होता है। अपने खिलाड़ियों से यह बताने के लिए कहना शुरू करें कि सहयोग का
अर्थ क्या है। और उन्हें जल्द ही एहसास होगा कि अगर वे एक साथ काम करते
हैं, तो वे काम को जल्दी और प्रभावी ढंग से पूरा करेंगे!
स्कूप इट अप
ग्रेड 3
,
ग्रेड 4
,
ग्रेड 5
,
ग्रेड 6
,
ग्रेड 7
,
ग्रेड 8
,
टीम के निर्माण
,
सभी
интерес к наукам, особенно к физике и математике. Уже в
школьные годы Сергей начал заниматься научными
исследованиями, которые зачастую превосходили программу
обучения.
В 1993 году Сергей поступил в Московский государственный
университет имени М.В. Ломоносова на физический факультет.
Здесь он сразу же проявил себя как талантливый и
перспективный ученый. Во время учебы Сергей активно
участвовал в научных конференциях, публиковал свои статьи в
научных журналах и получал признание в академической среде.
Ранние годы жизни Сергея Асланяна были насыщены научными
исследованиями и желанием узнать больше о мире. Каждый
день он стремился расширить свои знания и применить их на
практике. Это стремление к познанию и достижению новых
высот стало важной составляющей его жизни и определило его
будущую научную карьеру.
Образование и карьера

━━━━━━━━

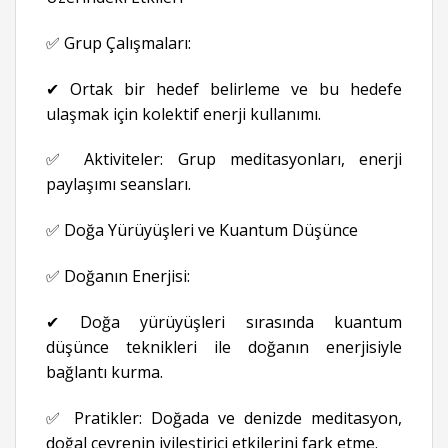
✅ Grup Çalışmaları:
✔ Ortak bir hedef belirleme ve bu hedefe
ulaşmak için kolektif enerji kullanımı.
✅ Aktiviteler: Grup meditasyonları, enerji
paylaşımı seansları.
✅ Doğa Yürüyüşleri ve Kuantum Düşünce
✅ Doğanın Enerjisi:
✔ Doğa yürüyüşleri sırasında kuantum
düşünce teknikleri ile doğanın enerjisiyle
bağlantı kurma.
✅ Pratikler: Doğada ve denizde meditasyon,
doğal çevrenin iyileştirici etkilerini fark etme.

━━━━━━━━

Job.
Find every line in the entries that contains the string "научными", matching case, and copy each such line.

Answer box.
школьные годы Сергей начал заниматься научными
Ранние годы жизни Сергея Асланяна были насыщены научными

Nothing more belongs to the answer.